** Start **

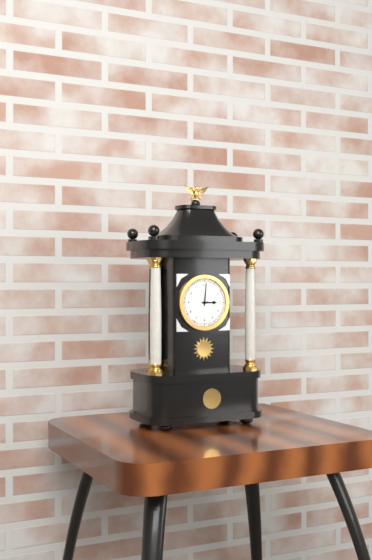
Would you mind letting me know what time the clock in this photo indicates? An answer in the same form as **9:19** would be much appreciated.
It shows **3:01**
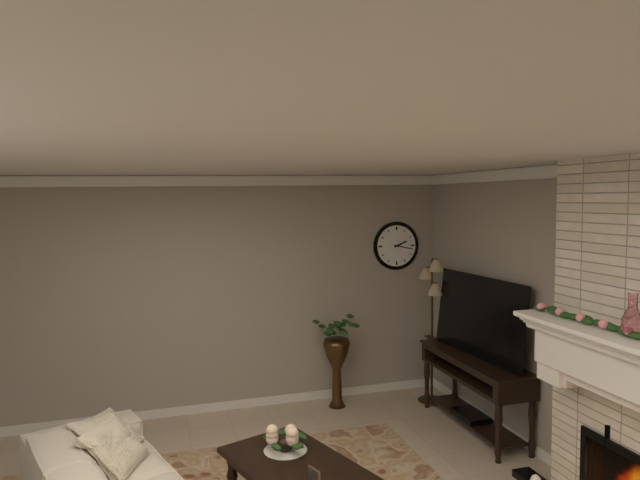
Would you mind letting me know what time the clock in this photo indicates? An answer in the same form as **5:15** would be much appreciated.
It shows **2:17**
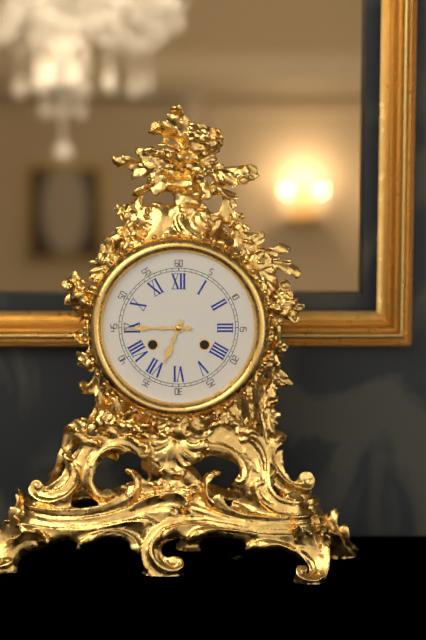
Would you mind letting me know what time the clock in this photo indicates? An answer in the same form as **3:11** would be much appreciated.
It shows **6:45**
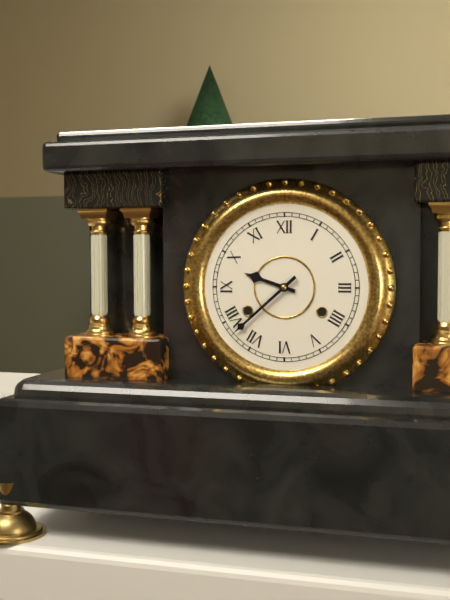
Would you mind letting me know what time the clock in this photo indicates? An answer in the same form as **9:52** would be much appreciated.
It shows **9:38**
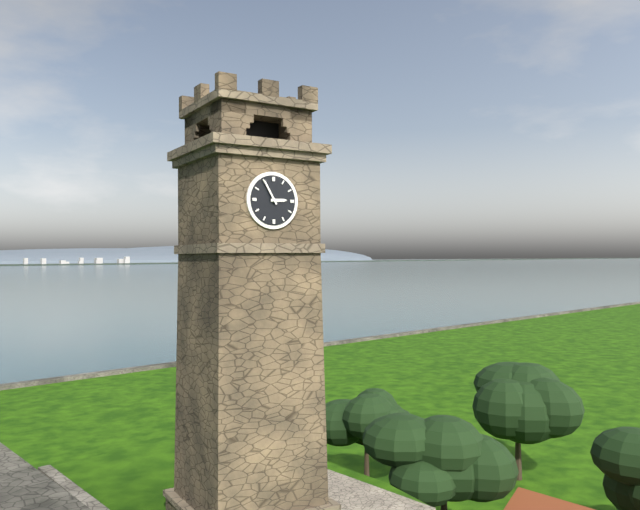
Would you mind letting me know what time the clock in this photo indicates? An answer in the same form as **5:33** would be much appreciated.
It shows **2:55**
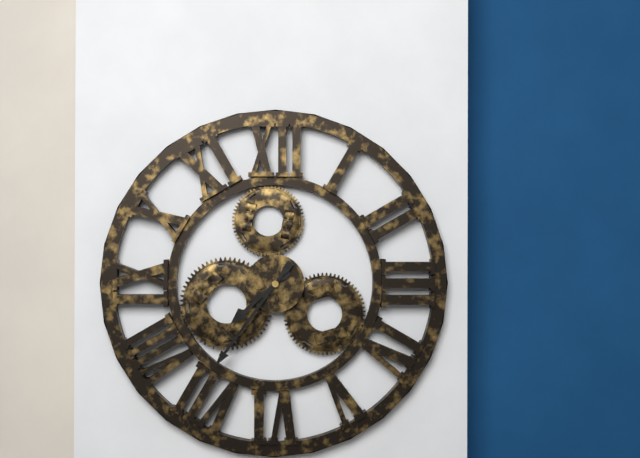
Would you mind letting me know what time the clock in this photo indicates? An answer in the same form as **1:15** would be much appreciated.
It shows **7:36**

** End **

## What you have to do
Could you write out all the data above again with "clock" swapped for "watch" and everything else unchanged, leaving out the pictures?

## Answer below
Would you mind letting me know what time the watch in this photo indicates? An answer in the same form as **9:19** would be much appreciated.
It shows **3:01**
Would you mind letting me know what time the watch in this photo indicates? An answer in the same form as **5:15** would be much appreciated.
It shows **2:17**
Would you mind letting me know what time the watch in this photo indicates? An answer in the same form as **3:11** would be much appreciated.
It shows **6:45**
Would you mind letting me know what time the watch in this photo indicates? An answer in the same form as **9:52** would be much appreciated.
It shows **9:38**
Would you mind letting me know what time the watch in this photo indicates? An answer in the same form as **5:33** would be much appreciated.
It shows **2:55**
Would you mind letting me know what time the watch in this photo indicates? An answer in the same form as **1:15** would be much appreciated.
It shows **7:36**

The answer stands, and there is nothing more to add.